The moment a child takes her first breath can be seen as the first concrescence of that child independently of the mother’s body. The child herself is a society of actual occasions, each of which are also concrescing in this moment, making up the experience of the newborn. This moment, the first inhalation, is when the birth chart of an individual is set. The archetypal energies expressed throughout the rest of an individual’s life reflect the planetary configurations, the archetypal relationships, or eternal potentialities, of this particular moment. . As the child continues to live and grow, her subjectivity—the crest of her concrescing wave—continues to inherit the archetypally ordered actual occasions, as can be seen in the unfolding of astrological transits. Yet the birth chart is still effective, and can still be seen in the progression of the individual’s life. How can this be so? How can a past actual occasion, from the moment of birth, be more archetypally influential than other past actual occasions?
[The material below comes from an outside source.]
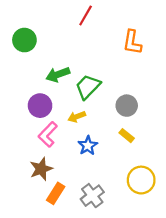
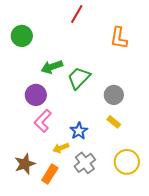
yellow arrow: (77, 117) -> (61, 148), moved
brown star: (41, 169) -> (25, 164), moved
gray cross: (92, 196) -> (85, 163), moved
Let us return to the image of God as an eternally concrescing actual occasion, never perishing but continuously feeling the procession of the cosmic community of finite actual occasions. Perhaps in this understanding of God we can glimpse what may be happening in relation to the actual occasion when the individual’s birth chart is set. It is almost like the actual occasion that concresced with the child’s first intake of air is also an everlasting concrescence, one that continues from that moment forward. Each preceding concrescence takes place within the gestalt set by that first concrescence—which is how transits to the birth chart could be experienced by the individual. The birth chart is like the prism of that individual’s life, refracting the archetypal potential into the archetypal particulars of this person. That moment when the birth chart is set concresces onward, even beyond the bodily death of the individual. We see transits to the birth chart still being operative long after the person carrying that chart has died: for instance, when a renaissance of interest in someone’s work occurs after their death. As an example, (and please excuse my more technical astrological language for a moment) as this conference is being held Neptune in the sky is exactly crossing Whitehead’s natal Mercury-Uranus square, bringing a revisioning and reimagining of world view, which relates to Neptune-Uranus, to Whitehead’s ingenious philosophical system, which relates to Mercury-Uranus.
Like the dipolar nature of Whitehead’s God, the archetypes too seem to have a primordial pole and a consequent pole. The primordial pole orders the realm of eternal objects so that they can ingress as relevant possibilities into the actual occasions of the cosmic community, while the consequent pole feels the experiences of this world community and continuously adjusts the ordering of the eternal objects. So too, I believe, it is with the archetypes. For as they ingress into living manifestation, we participate in their becoming, we co-creatively engage their archetypal qualities through our own lives. The archetypes also have a consequent nature, one that feels what we feel, and that forever reshapes the potentialities for the future ingression of the archetypes, in our own lives and in the lives of future generations. Our participation is enacting an evolution in the archetypes themselves.
We are being called upon to seize an alternative. We are being called upon to participate. By consciously engaging with the archetypes as we co-creatively manifest them, we are reshaping the potentialities with which they will manifest in the future. No future is yet set. But the past occasions that will inform it are here now. A rainbow makes white light visible. Let’s look forward with eyes open.